Review by Ian Keogh
Gear School is a facility designed for the education and training of future combat space pilots, and as the story begins Teresa Gottlieb is failing to come to terms with the basic requirements. The need is because humanity is at war with aliens, although that’s a long way from Teresa’s mind. She’s more concerned about how she can get Ben Castillo to notice her, despite being warned that he’s well below her own social standing. Built up as someone bound to fail, come the crisis, Teresa flourishes while all around her flounder. The craft used are known as Gear, hence the school name and title.
That’s pretty well the entire plot for just under ninety story pages, with Adam Gallardo taking his narrative pacing from Japanese comics. Thirty pages establish Teresa’s interests and lack of confidence, simultaneously introducing a relevant piece of information beyond her personal life, followed by the big action scene occupying well over a third of the page count before a brief finale. If Gear School introduced any new ideas this would be fine, but the plot emphasising rising above limitations is limited by its own predictable progress, rolled out in a manner that surely even the young adult audience will see through. The cast are poorly defined, and obvious questions abound. One would be to ask why there are no defences for what is established as humanity’s premier military training facility.
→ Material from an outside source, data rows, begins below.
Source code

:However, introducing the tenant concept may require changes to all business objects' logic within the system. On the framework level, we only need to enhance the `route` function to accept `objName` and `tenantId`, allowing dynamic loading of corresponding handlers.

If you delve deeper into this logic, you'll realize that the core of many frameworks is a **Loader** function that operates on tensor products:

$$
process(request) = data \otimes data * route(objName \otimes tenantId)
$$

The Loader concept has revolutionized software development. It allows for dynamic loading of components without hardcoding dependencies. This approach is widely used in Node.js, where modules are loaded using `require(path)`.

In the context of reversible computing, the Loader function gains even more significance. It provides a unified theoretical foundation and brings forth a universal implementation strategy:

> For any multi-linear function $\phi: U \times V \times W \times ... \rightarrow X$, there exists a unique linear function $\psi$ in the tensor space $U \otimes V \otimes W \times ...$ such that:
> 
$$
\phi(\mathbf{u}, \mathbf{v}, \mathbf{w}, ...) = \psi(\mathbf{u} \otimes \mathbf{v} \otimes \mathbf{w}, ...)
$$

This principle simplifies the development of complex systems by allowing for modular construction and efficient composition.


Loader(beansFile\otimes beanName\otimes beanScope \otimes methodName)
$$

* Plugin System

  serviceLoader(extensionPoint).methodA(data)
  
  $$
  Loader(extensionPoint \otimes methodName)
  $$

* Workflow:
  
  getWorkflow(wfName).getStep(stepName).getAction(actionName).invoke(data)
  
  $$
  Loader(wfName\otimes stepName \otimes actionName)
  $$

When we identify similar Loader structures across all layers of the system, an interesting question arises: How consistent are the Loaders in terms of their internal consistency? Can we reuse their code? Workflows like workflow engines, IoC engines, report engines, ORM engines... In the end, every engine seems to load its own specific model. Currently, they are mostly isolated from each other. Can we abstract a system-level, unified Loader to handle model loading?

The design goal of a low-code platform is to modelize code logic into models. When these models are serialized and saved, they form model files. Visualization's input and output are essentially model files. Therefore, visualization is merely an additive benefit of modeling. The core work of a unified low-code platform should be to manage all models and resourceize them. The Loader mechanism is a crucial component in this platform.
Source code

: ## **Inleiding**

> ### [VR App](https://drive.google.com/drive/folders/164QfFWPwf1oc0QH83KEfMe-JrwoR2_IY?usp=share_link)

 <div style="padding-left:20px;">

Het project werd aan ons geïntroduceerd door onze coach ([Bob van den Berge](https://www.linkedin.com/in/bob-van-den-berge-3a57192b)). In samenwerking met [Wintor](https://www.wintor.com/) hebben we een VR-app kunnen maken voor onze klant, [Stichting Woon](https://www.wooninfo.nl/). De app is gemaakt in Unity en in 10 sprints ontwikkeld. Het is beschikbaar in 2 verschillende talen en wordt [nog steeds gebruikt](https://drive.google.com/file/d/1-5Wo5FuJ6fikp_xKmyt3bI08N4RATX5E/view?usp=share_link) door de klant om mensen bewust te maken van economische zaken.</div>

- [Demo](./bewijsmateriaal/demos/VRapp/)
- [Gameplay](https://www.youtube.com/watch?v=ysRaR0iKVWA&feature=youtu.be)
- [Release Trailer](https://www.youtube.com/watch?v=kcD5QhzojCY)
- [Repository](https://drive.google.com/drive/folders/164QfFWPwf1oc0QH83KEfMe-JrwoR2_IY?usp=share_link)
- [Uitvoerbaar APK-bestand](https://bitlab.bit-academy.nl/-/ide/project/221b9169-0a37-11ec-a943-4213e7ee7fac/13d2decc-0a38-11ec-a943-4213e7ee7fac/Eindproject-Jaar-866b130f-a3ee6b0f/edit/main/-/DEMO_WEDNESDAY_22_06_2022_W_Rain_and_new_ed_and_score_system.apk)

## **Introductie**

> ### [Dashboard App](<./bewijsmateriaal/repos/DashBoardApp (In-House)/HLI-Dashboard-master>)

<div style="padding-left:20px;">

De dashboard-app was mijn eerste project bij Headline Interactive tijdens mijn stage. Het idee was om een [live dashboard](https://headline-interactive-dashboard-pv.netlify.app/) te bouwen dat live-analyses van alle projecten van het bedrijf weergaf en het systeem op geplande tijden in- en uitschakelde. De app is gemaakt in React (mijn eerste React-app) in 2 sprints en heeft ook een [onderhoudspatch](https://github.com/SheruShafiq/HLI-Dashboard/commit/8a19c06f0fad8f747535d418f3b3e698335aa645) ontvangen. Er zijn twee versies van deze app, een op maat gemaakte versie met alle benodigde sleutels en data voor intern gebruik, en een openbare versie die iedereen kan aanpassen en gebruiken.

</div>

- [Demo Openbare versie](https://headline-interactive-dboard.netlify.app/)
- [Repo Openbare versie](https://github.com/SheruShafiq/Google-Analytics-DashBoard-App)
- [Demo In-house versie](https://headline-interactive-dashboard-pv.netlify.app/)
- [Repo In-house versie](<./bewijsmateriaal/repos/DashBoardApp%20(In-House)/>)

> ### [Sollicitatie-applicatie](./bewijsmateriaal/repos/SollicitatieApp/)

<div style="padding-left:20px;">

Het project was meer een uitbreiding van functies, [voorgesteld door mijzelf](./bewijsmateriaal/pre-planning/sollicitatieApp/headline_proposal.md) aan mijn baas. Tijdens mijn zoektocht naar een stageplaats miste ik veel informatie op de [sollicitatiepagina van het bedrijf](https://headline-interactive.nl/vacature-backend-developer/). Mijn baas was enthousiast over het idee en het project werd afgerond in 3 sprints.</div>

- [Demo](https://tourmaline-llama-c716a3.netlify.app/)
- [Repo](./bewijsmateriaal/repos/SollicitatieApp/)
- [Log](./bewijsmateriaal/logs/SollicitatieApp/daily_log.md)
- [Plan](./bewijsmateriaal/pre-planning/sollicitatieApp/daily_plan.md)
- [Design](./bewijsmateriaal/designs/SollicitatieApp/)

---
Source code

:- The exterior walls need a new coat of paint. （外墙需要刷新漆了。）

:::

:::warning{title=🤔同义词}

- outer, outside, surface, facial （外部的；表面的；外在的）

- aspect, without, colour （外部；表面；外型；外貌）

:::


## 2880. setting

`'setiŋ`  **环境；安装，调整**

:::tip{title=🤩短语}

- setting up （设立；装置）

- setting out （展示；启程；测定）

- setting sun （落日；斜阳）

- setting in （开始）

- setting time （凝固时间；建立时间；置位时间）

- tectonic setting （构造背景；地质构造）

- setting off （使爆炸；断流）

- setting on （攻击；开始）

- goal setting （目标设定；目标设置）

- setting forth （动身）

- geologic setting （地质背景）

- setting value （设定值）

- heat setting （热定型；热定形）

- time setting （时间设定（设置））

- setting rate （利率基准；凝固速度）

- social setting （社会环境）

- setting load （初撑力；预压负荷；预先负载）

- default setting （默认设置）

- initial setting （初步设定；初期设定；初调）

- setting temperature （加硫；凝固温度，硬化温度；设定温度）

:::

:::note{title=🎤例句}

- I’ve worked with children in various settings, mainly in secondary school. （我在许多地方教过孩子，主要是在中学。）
It leaves the art by some significant distance the most notable aspect of Gear School, dragging the ranking up to just below average. There’s no breakdown of duties between Núria Peris and Sergio Sandoval, and both are noted as pencillers of other work in their back of the book biographies. Whoever’s responsible for what, the overall look is clean, clear and interestingly laid out. The cast are somewhat generic, only really identifiable via different hair styles and colour, but beyond that there’s attention to visual presentation of how they feel, and the design work more than compensates. The Gear vessels are extremely detailed, and the alien craft that manifests is a fantastic design, suitably alien in approach, and resembling nothing as much as a giant flying insect.
Despite the lack of originality, Gear School did manage a volume two.